Mais comme le prévient Ockwell-Smith, prendre soin de soi peut rapidement devenir « quelque chose d’autre que nous pouvons échouer… ‘Je ne suis pas une bonne mère parce que je ne prends pas assez soin de moi.’ » Au lieu de cela, elle fait quelque chose appelé « bienveillance envers soi », « qui ne demande pas de temps, cela ne nécessite pas d’argent, cela ne nécessite pas de séparation d’avec les enfants, cela ne nécessite pas de faire quelque chose de bien. difficile, pas parce que je suis une mauvaise mère.

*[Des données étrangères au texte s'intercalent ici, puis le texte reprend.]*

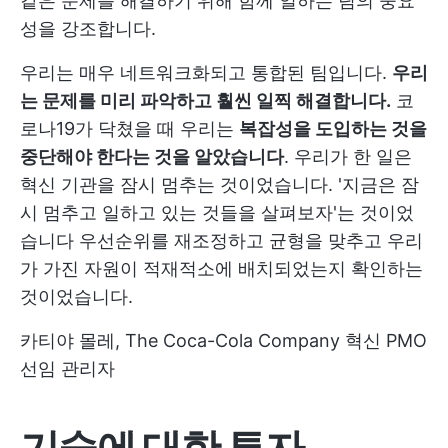
같은 문제를 해결하기 위해 함께 일하는 팀의 중요
성을 강조합니다.
우리는 매우 네트워크화되고 통합된 팀입니다.
우리
는 문제를 미리 파악하고 훨씬 일찍 해결합니다.
코
로나19가 닥쳤을 때 우리는
복잡성을 도입하는 것을
중단해야 한다는 것을 알았습니다
. 우리가 한 일은
혁신 기관을 잠시 멈추는 것이었습니다. '지금은 잠
시 멈추고 일하고 있는 것들을 살펴보자'는 것이었
습니다 우선순위를 재조정하고 균형을 맞추고 우리
가 가진 자원이 적재적소에 배치되었는지 확인하는
것이었습니다.
카티야 몰레, The Coca-Cola Company 혁신 PMO
선임 관리자
기술에 대한 투자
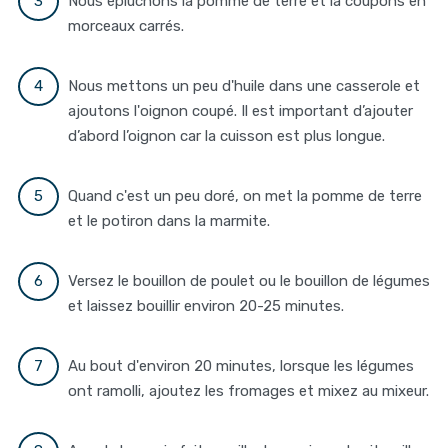
Nous épluchons la pomme de terre et la coupons en
morceaux carrés.
Nous mettons un peu d'huile dans une casserole et
ajoutons l'oignon coupé. Il est important d’ajouter
d’abord l’oignon car la cuisson est plus longue.
Quand c'est un peu doré, on met la pomme de terre
et le potiron dans la marmite.
Versez le bouillon de poulet ou le bouillon de légumes
et laissez bouillir environ 20-25 minutes.
Au bout d'environ 20 minutes, lorsque les légumes
ont ramolli, ajoutez les fromages et mixez au mixeur.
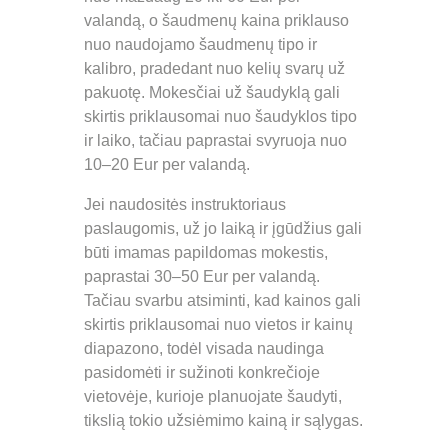
valandą, o šaudmenų kaina priklauso
nuo naudojamo šaudmenų tipo ir
kalibro, pradedant nuo kelių svarų už
pakuotę. Mokesčiai už šaudyklą gali
skirtis priklausomai nuo šaudyklos tipo
ir laiko, tačiau paprastai svyruoja nuo
10–20 Eur per valandą.
Jei naudositės instruktoriaus
paslaugomis, už jo laiką ir įgūdžius gali
būti imamas papildomas mokestis,
paprastai 30–50 Eur per valandą.
Tačiau svarbu atsiminti, kad kainos gali
skirtis priklausomai nuo vietos ir kainų
diapazono, todėl visada naudinga
pasidomėti ir sužinoti konkrečioje
vietovėje, kurioje planuojate šaudyti,
tikslią tokio užsiėmimo kainą ir sąlygas.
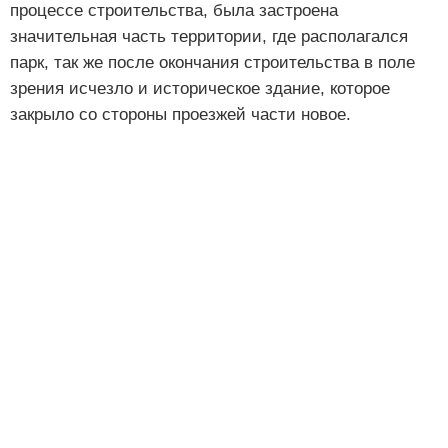
процессе строительства, была застроена
значительная часть территории, где располагался
парк, так же после окончания строительства в поле
зрения исчезло и историческое здание, которое
закрыло со стороны проезжей части новое.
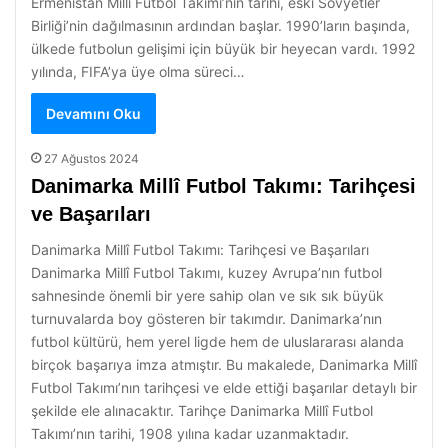
Ermenistan Millî Futbol Takımı’nın tarihi, eski Sovyetler
Birliği’nin dağılmasının ardından başlar. 1990’ların başında,
ülkede futbolun gelişimi için büyük bir heyecan vardı. 1992
yılında, FIFA’ya üye olma süreci…
Devamını Oku
27 Ağustos 2024
Danimarka Millî Futbol Takımı: Tarihçesi
ve Başarıları
Danimarka Millî Futbol Takımı: Tarihçesi ve Başarıları
Danimarka Millî Futbol Takımı, kuzey Avrupa’nın futbol
sahnesinde önemli bir yere sahip olan ve sık sık büyük
turnuvalarda boy gösteren bir takımdır. Danimarka’nın
futbol kültürü, hem yerel ligde hem de uluslararası alanda
birçok başarıya imza atmıştır. Bu makalede, Danimarka Millî
Futbol Takımı’nın tarihçesi ve elde ettiği başarılar detaylı bir
şekilde ele alınacaktır. Tarihçe Danimarka Millî Futbol
Takımı’nın tarihi, 1908 yılına kadar uzanmaktadır.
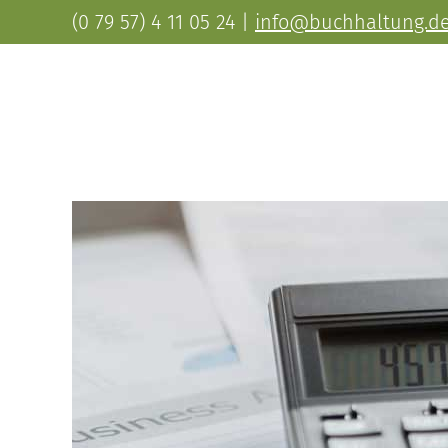
(0 79 57) 4 11 05 24
|
info@buchhaltung.d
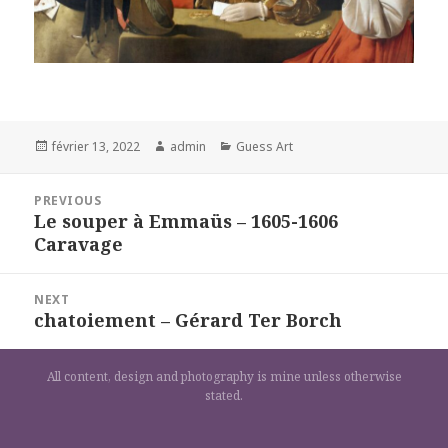
Posted
Author
Categories
février 13, 2022
admin
Guess Art
on
Navigation
PREVIOUS
de
Le souper à Emmaüs – 1605-1606
Previous
l’article
Caravage
post:
NEXT
chatoiement – Gérard Ter Borch
Next
post:
All content, design and photography is mine unless otherwise
stated.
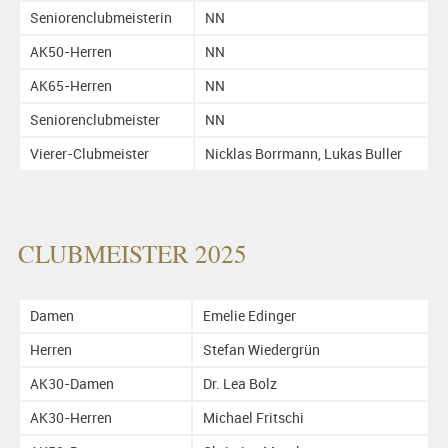
Seniorenclubmeisterin
NN
AK50-Herren
NN
AK65-Herren
NN
Seniorenclubmeister
NN
Vierer-Clubmeister
Nicklas Borrmann, Lukas Buller
CLUBMEISTER 2025
Damen
Emelie Edinger
Herren
Stefan Wiedergrün
AK30-Damen
Dr. Lea Bolz
AK30-Herren
Michael Fritschi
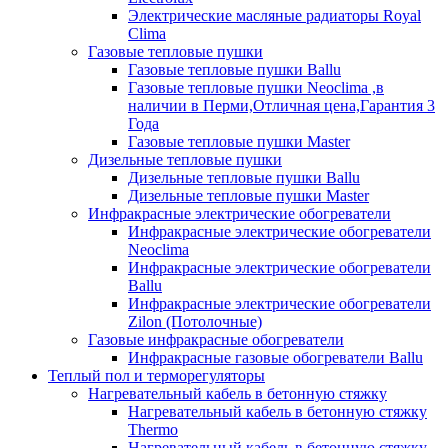
Электрические масляные радиаторы Royal
Clima
Газовые тепловые пушки
Газовые тепловые пушки Ballu
Газовые тепловые пушки Neoclima ,в
наличии в Перми,Отличная цена,Гарантия 3
Года
Газовые тепловые пушки Master
Дизельные тепловые пушки
Дизельные тепловые пушки Ballu
Дизельные тепловые пушки Master
Инфракрасные электрические обогреватели
Инфракрасные электрические обогреватели
Neoclima
Инфракрасные электрические обогреватели
Ballu
Инфракрасные электрические обогреватели
Zilon (Потолочные)
Газовые инфракрасные обогреватели
Инфракрасные газовые обогреватели Ballu
Теплый пол и терморегуляторы
Нагревательный кабель в бетонную стяжку
Нагревательный кабель в бетонную стяжку
Thermo
Нагревательный кабель в бетонную стяжку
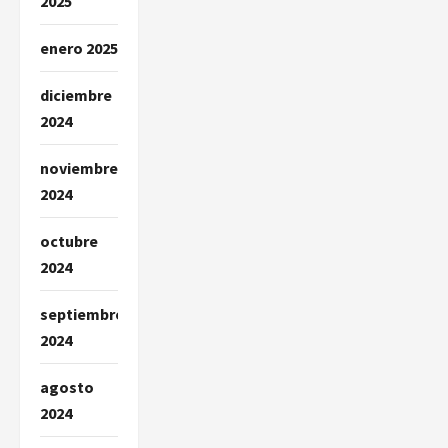
2025
enero 2025
diciembre
2024
noviembre
2024
octubre
2024
septiembre
2024
agosto
2024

Il s’agit de “vous traiter comme vous traiteriez vos enfants. Donc, si vous avez passé une mauvaise journée, vous vous dites simplement : “Vous savez quoi ? C’est juste ça, c’est une mauvaise journée. C’est vraiment difficile”. Cela peut paraître simple, mais être gentil avec soi-même quand on a l’impression d’échouer n’est pas facile. “C’est se permettre de faire des erreurs et d’être assez bon.”